Home À LA UNE Trafic d’espèces protégées : 359 kg d’écailles de pangolin saisis à Conakry

Trafic d’espèces protégées : 359 kg d’écailles de pangolin saisis à Conakry

Les Services spéciaux chargés de la lutte contre le crime organisé ont annoncé la saisie de 359 kilogrammes d’écailles de pangolin lors d’une opération menée le lundi 20 juillet 2026 à Yimbaya Tannerie, dans la commune de Matoto. La cargaison, transportée à bord d’un taxi immatriculé AP 5677, a été interceptée vers 13 heures. Trois personnes ont été interpellées dans le cadre de cette affaire, considérée comme un important coup porté au trafic d’espèces sauvages protégées.

Présentant les résultats de l’opération à la presse, le commissaire divisionnaire Foromo Soropogui a indiqué que les principaux suspects, Ousmane Sidibé, alias « Toubadou », et Aly Sylla, ont reconnu les faits qui leur sont reprochés. Selon les enquêteurs, ils appartiendraient à un réseau criminel opérant entre plusieurs pays d’Afrique de l’Ouest. Un autre membre présumé de ce réseau aurait récemment été arrêté en Côte d’Ivoire alors qu’il tentait d’acheminer une cargaison vers le Liberia. Le chauffeur du taxi, Samba Sidibé, est poursuivi pour complicité, les enquêteurs estimant qu’il avait connaissance de la nature de la marchandise transportée.
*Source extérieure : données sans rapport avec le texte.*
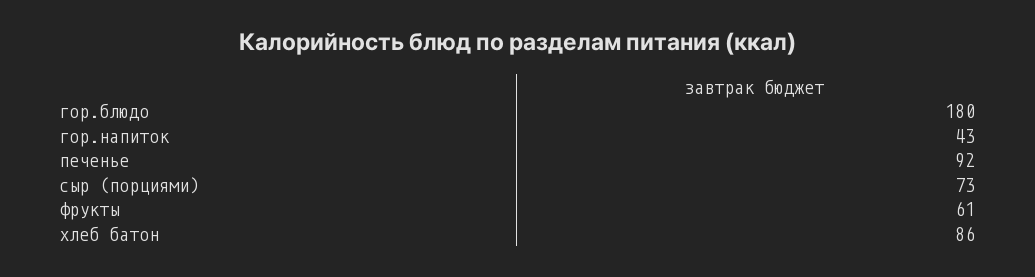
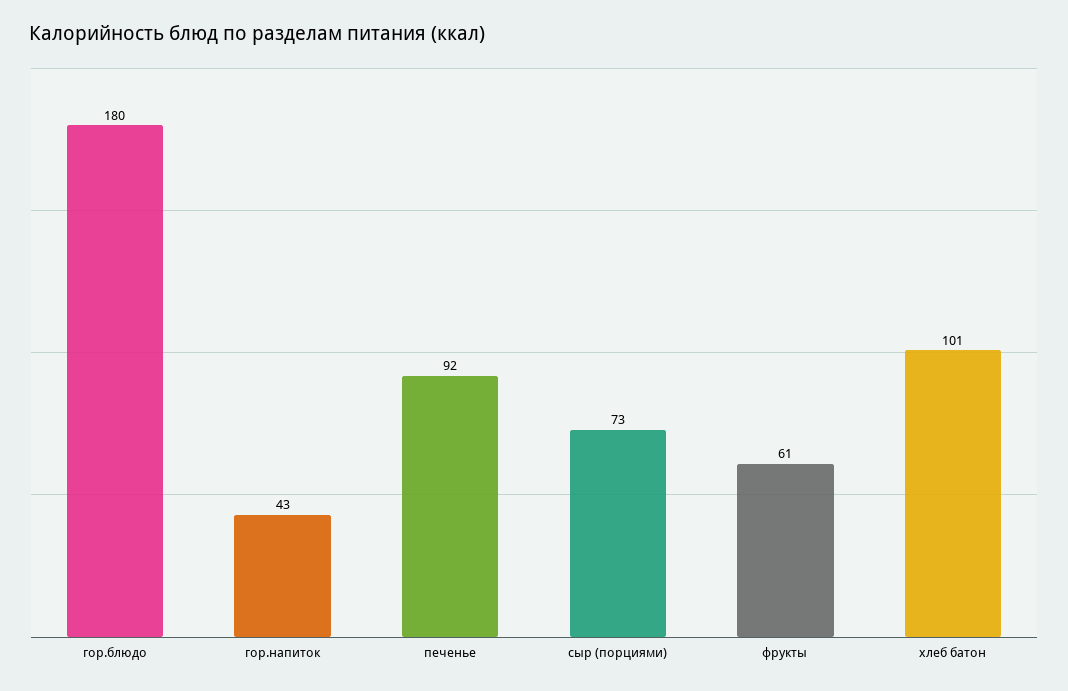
хлеб батон: 86 -> 101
Au cours de son audition devant les journalistes, Ousmane Sidibé a reconnu que les écailles étaient destinées à des marchés situés en Europe et en Asie, où elles sont utilisées dans certaines pratiques de médecine traditionnelle et de croyances populaires. Pourtant, les spécialistes rappellent que les écailles de pangolin sont constituées uniquement de kératine, une substance dépourvue de propriétés thérapeutiques scientifiquement reconnues.
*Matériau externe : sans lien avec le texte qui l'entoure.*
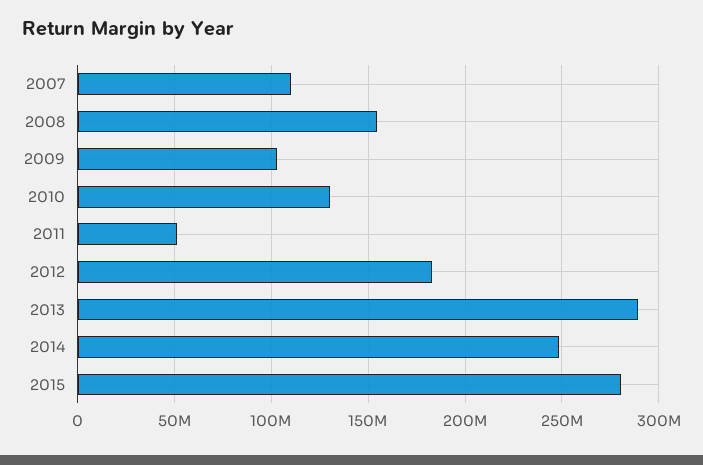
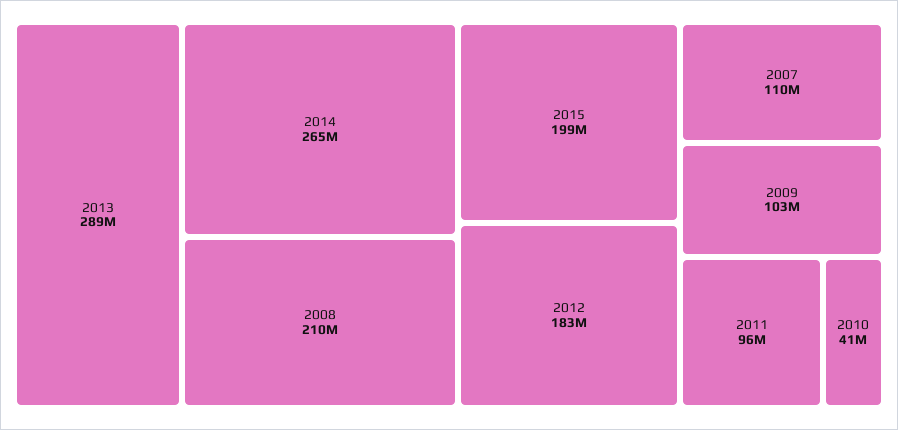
2008: 155000000 -> 210000000
2010: 130000000 -> 41000000
2011: 50000000 -> 96000000
2014: 250000000 -> 265000000
2015: 280000000 -> 199000000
Considéré comme le mammifère le plus victime du trafic illégal au monde, le pangolin joue un rôle essentiel dans l’équilibre des écosystèmes en régulant les populations d’insectes. Sa reproduction particulièrement lente, avec un seul petit par an, rend l’espèce très vulnérable au braconnage.

Les autorités guinéennes rappellent que le pangolin bénéficie d’une protection intégrale en vertu de la Convention sur le commerce international des espèces de faune et de flore sauvages menacées d’extinction (CITES), ratifiée par la Guinée, ainsi que des dispositions du Code de protection de la faune sauvage et du Code pénal.

À l’issue de l’enquête préliminaire, les trois suspects ainsi que les pièces à conviction ont été mis à la disposition du parquet compétent. Les autorités judiciaires devront désormais se prononcer sur les poursuites engagées dans cette affaire, qui illustre l’ampleur du trafic d’espèces protégées en Afrique de l’Ouest.